Not about Ygraine, or how his love for her still allowed Uther to betray her - by adultery at least if nothing else, a crime for which he has other members of the nobility executed. Not about Gorlois, and Gorlois' wife.

Not about Morgana.

"I knew I'd find you here," Guinevere says to Arthur, and he's not surprised she came to Morgana's room as well. Gwen, of course, has witnessed most of Morgana's short reign. There was a time when she was Morgana's shadow. There was a time when nothing had made Morgana as happy as knowing Gwen was sound and safe.

"I loved her once," Gwen says, sitting down next to him and he remembers how they had held each other, crying, as they had believed Morgana would die earlier this year. "But she did not even remember how my father had died before I reminded her. I - I don't think we are real to her anymore. Any of us. Is that was magic does?"

That would have been his explanation, too, once upon a time. But he thinks about his father, who has shut the reality he cannot bear away again, this time by removing himself from it instead of removing others. He thinks about bargains, truth and lies, and the child Morgana breaking his skin with her nails and making him bleed but not letting him go.

He thinks about the deaths his father ordered, the deaths Morgana ordered, and about the blood on his own hands.

Morgana in her proclamation when taking the throne has taken the name Pendragon for the first time. He has a feeling she'll never let it go again.

"I don't think it was magic," he says.

He still doesn't understand it all. Some of it more than he wants to, but other parts not at all. Still, he can't pretend, not to himself nor to Gwen, that this Morgana is someone else; that she is not the same girl, the same woman.

Gwen's fingers steal into his, and he's reminded again how strong her hand is; all the work throughout her life providing as many calluses as sword fights did for his own.

"Don't lock this room up again," she says, and he knows she's thinking of his father doing just that. For Ygraine's room, for Morgana's. Trying to freeze the past forever. Arthur shakes his head. In all the turmoil of disbelief, raw regret and anger, he had imagined destroying everything this room held, but now that he's actually there he can't do that, either.

Guinevere looks at him and bites her lower lip, then says: "I've seen a lot more orphans, widows and widowers today. And nobody has counted all the dead yet. "

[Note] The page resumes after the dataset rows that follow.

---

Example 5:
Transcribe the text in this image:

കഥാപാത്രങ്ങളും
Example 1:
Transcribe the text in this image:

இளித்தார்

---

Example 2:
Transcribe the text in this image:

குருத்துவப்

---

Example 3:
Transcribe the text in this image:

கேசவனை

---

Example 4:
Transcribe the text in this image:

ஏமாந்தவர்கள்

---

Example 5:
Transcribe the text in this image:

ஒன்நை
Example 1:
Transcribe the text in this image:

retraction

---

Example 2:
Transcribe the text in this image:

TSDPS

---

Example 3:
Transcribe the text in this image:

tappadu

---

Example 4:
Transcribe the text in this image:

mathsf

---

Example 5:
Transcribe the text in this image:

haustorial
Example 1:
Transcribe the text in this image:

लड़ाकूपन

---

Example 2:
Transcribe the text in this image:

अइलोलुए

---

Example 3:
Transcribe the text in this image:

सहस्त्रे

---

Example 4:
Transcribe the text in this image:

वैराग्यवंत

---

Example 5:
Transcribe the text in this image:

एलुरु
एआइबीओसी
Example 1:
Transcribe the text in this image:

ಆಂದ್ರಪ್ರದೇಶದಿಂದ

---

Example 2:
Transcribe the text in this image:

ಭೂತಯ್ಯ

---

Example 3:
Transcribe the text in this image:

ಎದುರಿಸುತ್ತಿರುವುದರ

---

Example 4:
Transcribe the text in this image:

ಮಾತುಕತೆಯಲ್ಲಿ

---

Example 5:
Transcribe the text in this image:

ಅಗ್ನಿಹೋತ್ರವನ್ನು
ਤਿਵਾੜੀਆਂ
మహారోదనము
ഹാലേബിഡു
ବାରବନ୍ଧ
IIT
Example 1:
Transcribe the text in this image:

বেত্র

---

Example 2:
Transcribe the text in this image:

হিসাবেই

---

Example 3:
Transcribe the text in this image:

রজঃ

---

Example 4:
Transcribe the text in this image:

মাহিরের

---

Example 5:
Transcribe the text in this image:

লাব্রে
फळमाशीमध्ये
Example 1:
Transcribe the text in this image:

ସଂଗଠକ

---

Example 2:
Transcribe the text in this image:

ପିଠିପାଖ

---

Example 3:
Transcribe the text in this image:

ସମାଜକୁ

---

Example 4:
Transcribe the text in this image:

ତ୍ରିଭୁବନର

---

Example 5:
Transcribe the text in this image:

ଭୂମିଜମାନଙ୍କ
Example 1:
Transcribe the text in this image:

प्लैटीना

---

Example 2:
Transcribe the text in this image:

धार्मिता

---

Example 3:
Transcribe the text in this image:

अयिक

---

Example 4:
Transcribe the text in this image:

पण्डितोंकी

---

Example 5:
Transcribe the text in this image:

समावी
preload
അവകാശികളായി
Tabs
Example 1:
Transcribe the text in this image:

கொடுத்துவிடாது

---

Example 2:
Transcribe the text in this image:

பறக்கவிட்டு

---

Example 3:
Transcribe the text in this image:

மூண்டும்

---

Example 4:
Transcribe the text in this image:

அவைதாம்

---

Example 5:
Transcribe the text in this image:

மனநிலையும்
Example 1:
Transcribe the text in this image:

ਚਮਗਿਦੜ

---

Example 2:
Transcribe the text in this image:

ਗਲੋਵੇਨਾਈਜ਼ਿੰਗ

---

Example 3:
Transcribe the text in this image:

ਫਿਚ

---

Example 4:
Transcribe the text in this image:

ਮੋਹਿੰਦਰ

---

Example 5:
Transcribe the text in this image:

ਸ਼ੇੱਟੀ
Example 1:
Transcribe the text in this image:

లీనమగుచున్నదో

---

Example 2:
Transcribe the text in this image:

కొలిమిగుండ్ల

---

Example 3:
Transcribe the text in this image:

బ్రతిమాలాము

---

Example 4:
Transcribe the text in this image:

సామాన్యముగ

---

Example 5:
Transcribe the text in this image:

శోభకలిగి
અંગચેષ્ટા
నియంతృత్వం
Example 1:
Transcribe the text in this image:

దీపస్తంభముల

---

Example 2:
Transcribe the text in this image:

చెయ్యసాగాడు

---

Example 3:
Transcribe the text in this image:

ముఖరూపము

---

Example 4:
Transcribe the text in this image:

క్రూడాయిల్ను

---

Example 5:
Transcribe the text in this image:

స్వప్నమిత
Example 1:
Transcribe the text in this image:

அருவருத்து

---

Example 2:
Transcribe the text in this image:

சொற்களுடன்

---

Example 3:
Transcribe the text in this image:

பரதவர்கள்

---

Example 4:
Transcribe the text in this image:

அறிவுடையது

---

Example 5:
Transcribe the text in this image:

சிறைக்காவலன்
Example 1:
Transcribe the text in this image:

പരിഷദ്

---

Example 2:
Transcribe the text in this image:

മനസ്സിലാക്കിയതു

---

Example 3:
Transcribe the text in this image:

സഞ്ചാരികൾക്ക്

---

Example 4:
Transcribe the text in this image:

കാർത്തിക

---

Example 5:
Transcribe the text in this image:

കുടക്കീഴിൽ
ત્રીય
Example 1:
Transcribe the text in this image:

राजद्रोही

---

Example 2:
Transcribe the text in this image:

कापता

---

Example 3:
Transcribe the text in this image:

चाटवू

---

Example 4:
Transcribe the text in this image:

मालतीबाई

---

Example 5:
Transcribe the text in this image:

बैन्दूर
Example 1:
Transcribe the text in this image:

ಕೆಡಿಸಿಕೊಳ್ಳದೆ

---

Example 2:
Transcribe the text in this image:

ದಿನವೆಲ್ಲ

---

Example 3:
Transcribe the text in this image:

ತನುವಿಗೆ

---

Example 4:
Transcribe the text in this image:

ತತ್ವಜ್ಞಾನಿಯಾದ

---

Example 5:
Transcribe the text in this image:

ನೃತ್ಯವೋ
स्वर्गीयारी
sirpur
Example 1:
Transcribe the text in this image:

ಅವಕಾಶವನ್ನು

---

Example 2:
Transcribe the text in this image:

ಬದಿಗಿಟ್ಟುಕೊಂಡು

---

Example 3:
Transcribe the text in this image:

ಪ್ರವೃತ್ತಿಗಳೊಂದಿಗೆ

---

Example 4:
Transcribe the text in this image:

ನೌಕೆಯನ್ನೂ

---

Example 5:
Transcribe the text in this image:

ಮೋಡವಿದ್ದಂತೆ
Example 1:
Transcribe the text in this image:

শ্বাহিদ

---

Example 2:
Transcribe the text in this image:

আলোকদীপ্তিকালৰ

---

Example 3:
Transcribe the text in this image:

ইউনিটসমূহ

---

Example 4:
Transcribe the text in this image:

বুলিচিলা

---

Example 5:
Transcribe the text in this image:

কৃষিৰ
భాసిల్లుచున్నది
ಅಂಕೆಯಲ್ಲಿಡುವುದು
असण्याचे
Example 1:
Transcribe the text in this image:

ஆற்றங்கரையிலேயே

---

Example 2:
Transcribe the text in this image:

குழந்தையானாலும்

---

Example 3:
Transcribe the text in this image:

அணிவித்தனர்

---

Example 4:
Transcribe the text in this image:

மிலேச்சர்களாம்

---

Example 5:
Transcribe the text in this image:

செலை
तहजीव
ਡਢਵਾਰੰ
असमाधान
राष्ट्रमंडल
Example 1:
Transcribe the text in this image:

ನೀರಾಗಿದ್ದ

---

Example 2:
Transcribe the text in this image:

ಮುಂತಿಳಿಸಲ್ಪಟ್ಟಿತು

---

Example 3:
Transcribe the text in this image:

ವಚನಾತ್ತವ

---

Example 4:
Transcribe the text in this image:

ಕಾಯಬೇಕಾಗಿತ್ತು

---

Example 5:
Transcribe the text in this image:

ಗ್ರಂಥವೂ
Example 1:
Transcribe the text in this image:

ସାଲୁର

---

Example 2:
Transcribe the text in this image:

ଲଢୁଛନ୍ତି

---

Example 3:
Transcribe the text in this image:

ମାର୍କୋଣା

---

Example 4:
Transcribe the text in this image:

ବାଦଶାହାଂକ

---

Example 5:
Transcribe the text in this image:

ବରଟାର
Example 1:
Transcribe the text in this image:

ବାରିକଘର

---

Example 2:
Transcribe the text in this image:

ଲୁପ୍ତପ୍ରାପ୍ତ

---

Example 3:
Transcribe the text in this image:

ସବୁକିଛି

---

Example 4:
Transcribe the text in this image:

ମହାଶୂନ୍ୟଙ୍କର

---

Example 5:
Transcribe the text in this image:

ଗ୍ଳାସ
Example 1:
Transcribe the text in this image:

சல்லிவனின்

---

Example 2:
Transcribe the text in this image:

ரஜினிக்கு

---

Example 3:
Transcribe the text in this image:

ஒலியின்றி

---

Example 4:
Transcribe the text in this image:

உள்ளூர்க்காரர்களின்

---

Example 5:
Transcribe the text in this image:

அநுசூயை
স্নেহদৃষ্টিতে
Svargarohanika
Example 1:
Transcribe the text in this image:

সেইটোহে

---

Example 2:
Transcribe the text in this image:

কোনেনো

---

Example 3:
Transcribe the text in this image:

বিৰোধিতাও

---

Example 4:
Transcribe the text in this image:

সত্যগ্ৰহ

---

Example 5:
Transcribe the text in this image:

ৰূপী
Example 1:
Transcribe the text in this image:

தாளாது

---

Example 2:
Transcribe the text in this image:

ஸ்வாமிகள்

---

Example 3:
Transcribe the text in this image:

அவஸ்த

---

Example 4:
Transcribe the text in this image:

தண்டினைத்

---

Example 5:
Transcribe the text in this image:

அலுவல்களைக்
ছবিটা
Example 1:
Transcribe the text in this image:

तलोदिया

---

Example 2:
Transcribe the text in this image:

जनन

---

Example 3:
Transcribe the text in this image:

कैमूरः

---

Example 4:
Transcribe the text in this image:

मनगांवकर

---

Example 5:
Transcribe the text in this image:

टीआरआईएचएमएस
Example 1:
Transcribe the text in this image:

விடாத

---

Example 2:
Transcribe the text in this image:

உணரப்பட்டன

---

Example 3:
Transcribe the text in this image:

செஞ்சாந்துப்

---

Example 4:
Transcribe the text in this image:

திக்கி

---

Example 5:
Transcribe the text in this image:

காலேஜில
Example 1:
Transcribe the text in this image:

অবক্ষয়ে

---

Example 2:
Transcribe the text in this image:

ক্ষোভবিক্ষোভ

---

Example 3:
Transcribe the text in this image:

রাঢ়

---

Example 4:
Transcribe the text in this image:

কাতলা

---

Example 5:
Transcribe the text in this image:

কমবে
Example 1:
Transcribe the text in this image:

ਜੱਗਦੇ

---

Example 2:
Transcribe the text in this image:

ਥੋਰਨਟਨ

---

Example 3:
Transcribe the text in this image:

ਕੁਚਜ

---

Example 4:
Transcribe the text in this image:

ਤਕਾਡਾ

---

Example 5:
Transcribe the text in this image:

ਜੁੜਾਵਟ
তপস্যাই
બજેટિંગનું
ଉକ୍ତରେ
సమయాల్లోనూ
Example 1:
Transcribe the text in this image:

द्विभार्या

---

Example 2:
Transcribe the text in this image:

He knows what she means. Even if Morgana came back, wanting a genuine reconciliation, as opposed to another chance at the throne, he could not take her back without telling every citizen of Camelot their lives were worth less than the prince's - than the king's feelings for his sister. There was nothing in this room which could ever be present instead of past again.

Well, not to Morgana, his father and himself.

"You would know better than I do," Arthur says, "but - do you think Gaius can use an additional room for the infirmary?"

A few days later, when rebuilding efforts in the entire city and surrounding countryside have been coordinated, he starts patrols with his new knights to familiarize those who aren't from Camelot or, like Gwen's brother Elyan, haven't lived there for a long time, with the lay of the land. They haven't left the lower city before he spots one of the guards' widows wearing a familiar dress while using what used to be drapery from Morgana's bed as a temporary replacement for her destroyed door. It stings, and it is soothing; both at the same time. He has no doubt that by now, Gwen and Merlin will have found new owners for every single item, while the room itself is filled with the recovering wounded who do not care who used to live there. It is done.

"A new day, Sire," Lancelot says. Out of the corner of his eye, he can spot Gwaine smiling at the widow who ignores him yet does not appear to be angry, either.

"I hope so," Arthur says and watches the widow's children, a dark-haired girl chasing a blond boy across the rubble, not minding a bit that they were both covered in dust.